Twitch continues to build on preventive measures against child predators on the platform, updating its policy to include mandatory phone verification for what it called “vulnerable accounts”, among other steps to keep children under 13 safe and off the site , as they are prohibited from using Twitch under existing policies.
“Keeping people safe online requires an ever-evolving approach. This is true for our big picture for safety on Twitch, but it’s especially true for a topic like child predation, where the potential damage is so dire and unspeakable,” Twitch said in its update. Today.
The update comes two months after Twitch initially highlighted the methods it used to combat predation. The changes came in response to a September Bloomberg report which investigated the blatant ways in which child predators engaged the site to view and manipulate children who were live streaming, despite Twitch technically not allowing anyone under the age of 13 to use the site. Under Twitch’s rules, children between the ages of 14 and 17 are allowed to stream and create an account on the site.
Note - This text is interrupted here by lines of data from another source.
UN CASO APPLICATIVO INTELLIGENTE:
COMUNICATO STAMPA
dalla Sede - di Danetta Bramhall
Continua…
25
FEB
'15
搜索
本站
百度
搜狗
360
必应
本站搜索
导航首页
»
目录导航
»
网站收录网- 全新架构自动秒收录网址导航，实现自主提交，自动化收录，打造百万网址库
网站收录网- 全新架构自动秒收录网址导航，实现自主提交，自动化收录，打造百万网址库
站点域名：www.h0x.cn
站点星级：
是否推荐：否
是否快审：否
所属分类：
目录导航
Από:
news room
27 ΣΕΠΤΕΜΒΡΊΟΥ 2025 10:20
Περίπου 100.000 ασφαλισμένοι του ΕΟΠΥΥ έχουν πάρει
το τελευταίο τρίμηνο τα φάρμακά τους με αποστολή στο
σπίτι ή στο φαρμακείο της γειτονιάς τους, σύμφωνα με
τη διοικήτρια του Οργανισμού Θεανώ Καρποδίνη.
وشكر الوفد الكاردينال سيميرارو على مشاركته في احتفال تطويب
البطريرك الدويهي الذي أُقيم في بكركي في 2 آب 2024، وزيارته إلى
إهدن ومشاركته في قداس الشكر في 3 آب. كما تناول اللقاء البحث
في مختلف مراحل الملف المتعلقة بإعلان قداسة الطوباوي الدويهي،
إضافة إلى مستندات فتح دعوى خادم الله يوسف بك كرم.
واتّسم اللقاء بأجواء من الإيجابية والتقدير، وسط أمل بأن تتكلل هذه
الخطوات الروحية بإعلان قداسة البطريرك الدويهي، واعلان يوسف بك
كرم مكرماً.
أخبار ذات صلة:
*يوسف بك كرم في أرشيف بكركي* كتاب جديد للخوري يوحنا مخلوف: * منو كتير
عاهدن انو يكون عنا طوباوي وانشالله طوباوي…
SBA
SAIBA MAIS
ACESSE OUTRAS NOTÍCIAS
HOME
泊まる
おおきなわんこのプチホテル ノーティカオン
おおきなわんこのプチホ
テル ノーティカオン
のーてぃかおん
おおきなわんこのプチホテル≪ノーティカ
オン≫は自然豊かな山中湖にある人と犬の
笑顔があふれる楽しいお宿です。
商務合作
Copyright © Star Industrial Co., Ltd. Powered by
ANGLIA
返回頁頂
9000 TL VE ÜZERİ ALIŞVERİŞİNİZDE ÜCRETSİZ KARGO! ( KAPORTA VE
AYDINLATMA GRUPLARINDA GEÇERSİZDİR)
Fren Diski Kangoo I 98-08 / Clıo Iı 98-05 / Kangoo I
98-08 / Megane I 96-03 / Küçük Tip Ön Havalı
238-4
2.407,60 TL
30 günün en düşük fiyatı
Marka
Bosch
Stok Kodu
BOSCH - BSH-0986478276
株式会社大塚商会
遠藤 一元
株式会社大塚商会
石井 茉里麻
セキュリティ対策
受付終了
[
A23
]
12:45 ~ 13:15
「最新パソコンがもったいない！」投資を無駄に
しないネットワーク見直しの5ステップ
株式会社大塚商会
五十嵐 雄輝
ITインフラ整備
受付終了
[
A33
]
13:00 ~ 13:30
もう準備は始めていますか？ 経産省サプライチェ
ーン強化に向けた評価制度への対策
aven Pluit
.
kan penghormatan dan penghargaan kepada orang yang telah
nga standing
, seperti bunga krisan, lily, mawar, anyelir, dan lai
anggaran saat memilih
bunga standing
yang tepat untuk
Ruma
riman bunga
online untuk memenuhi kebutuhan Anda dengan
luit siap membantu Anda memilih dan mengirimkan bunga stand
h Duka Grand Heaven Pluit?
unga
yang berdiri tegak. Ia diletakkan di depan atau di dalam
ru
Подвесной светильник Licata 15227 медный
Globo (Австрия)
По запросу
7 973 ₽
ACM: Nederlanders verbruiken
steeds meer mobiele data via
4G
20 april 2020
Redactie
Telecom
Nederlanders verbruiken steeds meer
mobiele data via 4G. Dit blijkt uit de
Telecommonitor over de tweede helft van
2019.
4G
Bloomberg’s coverage noted numerous instances of dozens or hundreds of viewers watching underage children and encouraging them to perform various tasks or actions in the chat. Through an investigator, Bloomberg was able to verify 1,976 accounts that tracked countless children, with the report saying the site discovered even more accounts not cataloged by the investigator.
At the time, Twitch said it would “continue to aggressively expand its staff, technologies, industry relationships and internal processes” to prevent children under 13 from using the site and to prevent predators from exploiting anyone coming through the cracks. has slipped. Now the platform has further explained what it is doing to prevent the problem from getting bigger.
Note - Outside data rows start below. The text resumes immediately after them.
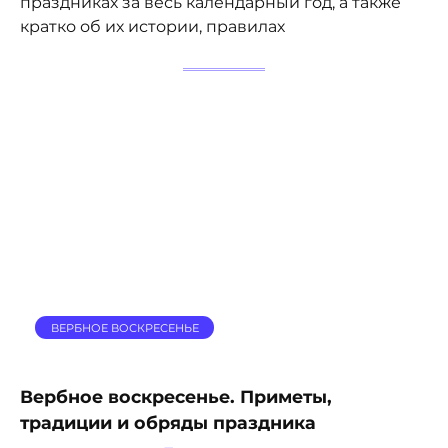
праздниках за весь календарный год, а также
кратко об их истории, правилах
ВЕРБНОЕ ВОСКРЕСЕНЬЕ
Вербное воскресенье. Приметы,
традиции и обряды праздника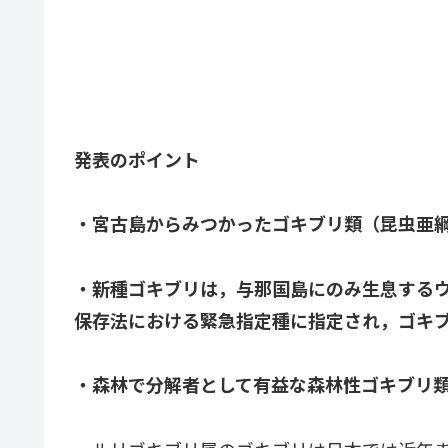
発表のポイント
・宮古島からみつかったゴキブリ類（昆虫亜
・新種ゴキブリは，与那国島にのみ生息するウ
保存法における緊急指定種に指定され，ゴキ
・森林で分解者として有益な森林性ゴキブリ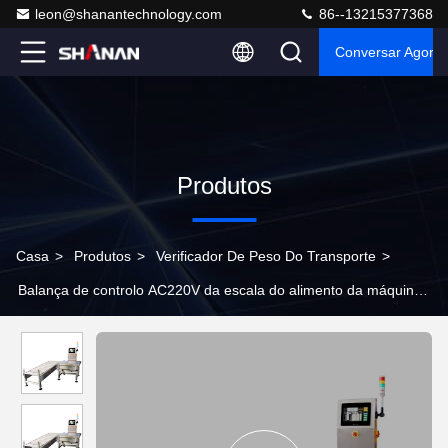
leon@shanantechnology.com
86--13215377368
Conversar Agora
Produtos
Casa
>
Produtos
>
Verificador De Peso Do Transporte
>
Balança de controlo AC220V da escala do alimento da máquina
de peso de Digitas do tela táctil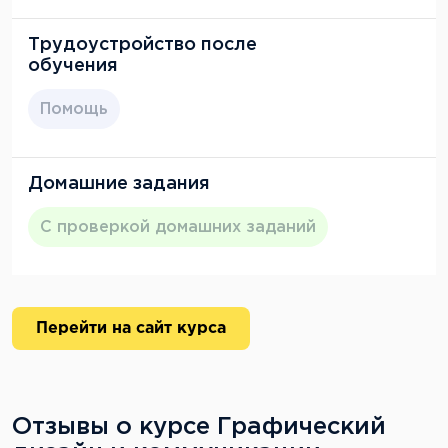
Трудоустройство после
обучения
Помощь
Домашние задания
С проверкой домашних заданий
Перейти на сайт курса
Отзывы о курсе Графический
Twitch clarified that “there is no single solution to prevent predation,” adding that it couldn’t share all of its methods “to prevent bad actors from getting information they could use to evade our efforts.” But as of now, the site is implementing mandatory phone verification requirements “Before potentially vulnerable accounts can livestream,” plus blocking users previously suspended for being underage from creating new accounts. Twitch also said it is “continuing to refine the moderation technology” used by staff to review reports.
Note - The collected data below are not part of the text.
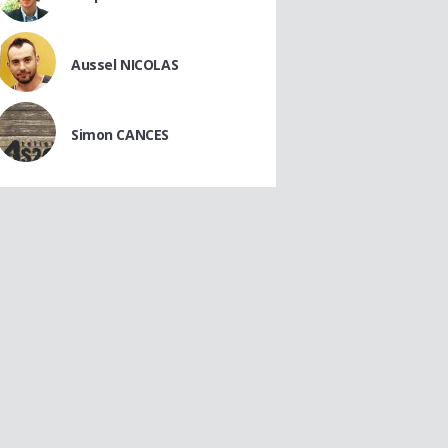
Aussel NICOLAS
Simon CANCES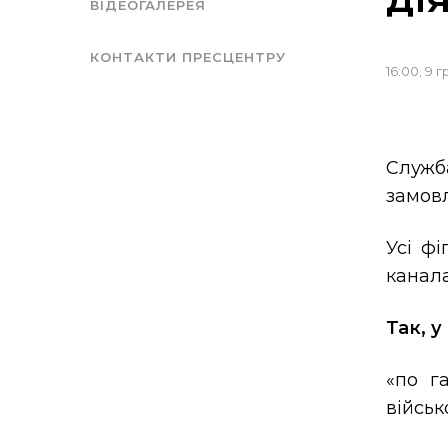
ВІДЕОГАЛЕРЕЯ
КОНТАКТИ ПРЕСЦЕНТРУ
16:00, 9 
Служб
замовл
Усі ф
канала
Так, у
«по г
військ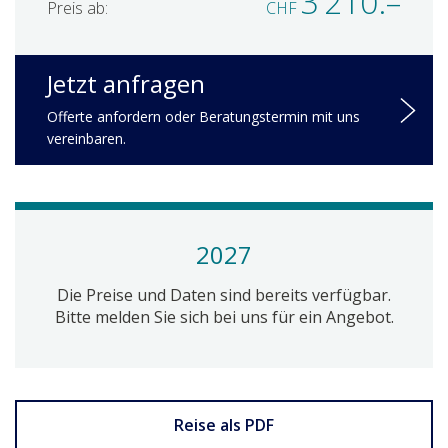
3’210.–
Preis ab:
CHF
Jetzt anfragen
Offerte anfordern oder Beratungstermin mit uns
vereinbaren.
2027
Die Preise und Daten sind bereits verfügbar.
Bitte melden Sie sich bei uns für ein Angebot.
Reise als PDF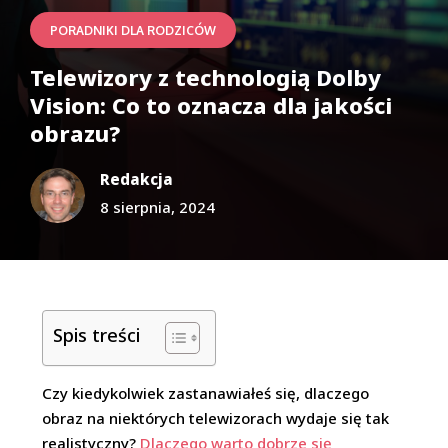
PORADNIKI DLA RODZICÓW
Telewizory z technologią Dolby
Vision: Co to oznacza dla jakości
obrazu?
Redakcja
8 sierpnia, 2024
Spis treści
Czy kiedykolwiek zastanawiałeś się, dlaczego
obraz na niektórych telewizorach wydaje się tak
realistyczny?
Dlaczego warto dobrze się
The default privacy settings for whispers have been changed, certain search terms to find streams have been blocked, and Twitch has acquired artificial intelligence Spirit AI for language processing to help “build more nuanced classifications for detecting all kinds of damage in written text on Twitch.” These changes have all taken place in the past two months, with the site continuing to work on preventative measures.
Twitch classifies child predation as “imminent harm,” which falls under one of the site’s most prioritized categories for threats. It says that “cooperation is key,” and encourages anyone with information about this malicious activity on Twitch to share it so that appropriate action can be taken.